■ Quoted passage

#####

BUSH, CONGRESS SAY YES
People say NO war
Protesters encircle White House, flood streets of S.F.
By Deirdre Griswold
Washington, D.C.
What a difference a day makes.
After the massive Oct. 26 anti-war march, in which the broad
avenues surrounding the White House were packed solid with
demonstrators, there can no longer be a shred of doubt about
it: grassroots sentiment in the U.S. is opposed to the Bush
administrationplans for a "pre-emptive" war on Iraq.
On the same day, a huge demonstration in San Francisco
showed that anti-war sentiment is just as strong on the West
Coast. There were also demonstrations in major cities around
the world. (See accompanying articles.)
People came to D.C., the heart of the federal government,
from every state in the U.S. The International ANSWER
coalition, which initiated the call for the protest, reported
150 organizing centers around the country. Hundreds of
chartered buses caused gridlock in the White House area. Tens
of thousands also streamed into the city by car, van, plane and
train.
Two weeks of media focus on the sniper killings in the
Washington suburbs and heavy rain that ended the morning of the
demonstration may have cut down the numbers somewhat, but
nobody noticed; it was one of the largest protests against war
since the Vietnam era. It was remarkable in that today there is
no draft, as there was then, and the all-out war Bush is
promising has not yet started.
Pacifica Radio and organizers put the numbers at 200,000.
The Washington Post reported over 100,000. It based that figure
on the Washington police, who said the crowd was significantly
larger than the April 20 demonstration in support of Palestine.
Police had estimated that earlier event at 75,000.
The march followed a two-mile rectangular route around the
White House. On its return to the rally site at the Vietnam
Veterans' Memorial, the head of the march had to stop at
Constitution Avenue and 17th Street where the tail was still
marching out. All the broad streets and avenues around the
presidential residence were packed with protesters.
The crowd was generally very young, but included thousands
of veterans of earlier wars and anti-war movements. The largest
component was students, who came in buses from all over the
East, Midwest, South and as far away as Texas. However,
unionists with their banners were present in larger numbers
than during the Vietnam protests.
The drill team of the International Longshore Workers Union
flew in from the West Coast to lead the march. These dock
workers are in a struggle with both the bosses and the Bush
administration, which has invoked the Taft-Hartley law and
"national security"to force them to work under unsafe
conditions without a contract.
Rally hits war, poverty, repression
Speakers representing a broad spectrum of progressive social
and political forces attacked the policies of the Bush
administration at a three-hour rally before the march. The
rally was televised live by C-SPAN and also broadcast by
Pacifica Radio.

#####

■ Raw data
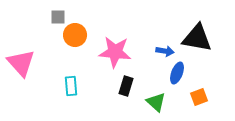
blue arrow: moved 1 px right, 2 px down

#####

■ Exercise goal
Copy the passage of the anti-war march article between "Two weeks of" and "numbers at 200,000.", inclusive.

■ Exercise result
Two weeks of media focus on the sniper killings in the
Washington suburbs and heavy rain that ended the morning of the
demonstration may have cut down the numbers somewhat, but
nobody noticed; it was one of the largest protests against war
since the Vietnam era. It was remarkable in that today there is
no draft, as there was then, and the all-out war Bush is
promising has not yet started.
Pacifica Radio and organizers put the numbers at 200,000.